Unless the name of the country is Japan, this is what usually happens:
1) Long term interest rates go up and then gradually disappear. In other words, in an American context, the government "refuses" to issue 30 year bonds at a rate it considers "exorbitant," which means the next long maturity (say, 20 years) becomes the longest one. The process continues (unless the problem is brought under control) until most of the debt is between 1-day and 1-year.
2) Banks, and other private entities are first cajoled, then forced, to buy at every auction.
3) Borrowing costs go up for everyone since the government actively competes for funds ("crowding out"). For many, there are no loans at any price.
4) Inflation goes up even in the face of lower or negative growth since the higher cost of borrowing impairs production and the supply of goods.
5) All monetary policy becomes stop/go as attempts to control the problem through higher short term rates slow down the economy.
6) The exchange rate, up until now ignored by the Central Bank, becomes a critical variable.

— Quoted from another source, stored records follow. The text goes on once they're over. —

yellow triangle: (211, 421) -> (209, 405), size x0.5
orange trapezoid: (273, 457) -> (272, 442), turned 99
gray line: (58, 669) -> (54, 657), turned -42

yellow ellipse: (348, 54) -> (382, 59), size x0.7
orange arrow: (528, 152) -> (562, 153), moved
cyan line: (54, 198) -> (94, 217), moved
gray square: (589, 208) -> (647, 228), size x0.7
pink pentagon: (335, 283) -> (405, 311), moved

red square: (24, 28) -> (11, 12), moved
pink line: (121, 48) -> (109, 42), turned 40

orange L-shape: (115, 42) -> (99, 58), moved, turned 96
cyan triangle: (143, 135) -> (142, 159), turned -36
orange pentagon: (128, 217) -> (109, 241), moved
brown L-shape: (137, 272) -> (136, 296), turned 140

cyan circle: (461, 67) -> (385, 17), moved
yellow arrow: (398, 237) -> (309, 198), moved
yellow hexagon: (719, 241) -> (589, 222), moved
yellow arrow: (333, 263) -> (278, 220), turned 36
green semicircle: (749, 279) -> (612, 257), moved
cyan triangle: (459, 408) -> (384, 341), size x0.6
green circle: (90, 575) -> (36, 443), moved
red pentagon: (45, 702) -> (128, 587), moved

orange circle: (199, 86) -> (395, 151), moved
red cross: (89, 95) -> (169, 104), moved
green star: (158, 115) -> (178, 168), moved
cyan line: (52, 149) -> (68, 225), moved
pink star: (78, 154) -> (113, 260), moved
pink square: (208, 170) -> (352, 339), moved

A lower currency, other things being equal, stimulates the economy but may discourage foreign inflows and drive rates higher. The result, usually, is an unstable currency with higher rates.
7) Equities go DOWN as P/Es' contract to match higher rates in competing investments and production loans.
8) Profitability suffers as resources are diverted from production to financial management.
The counter example is Japan where they have successfully managed to double the sovereign debt without, yet, paying the price of much higher interest rates. Which of the two cases is a better fit for the US is up to you. I for one am not happy to see the backup in interest rates.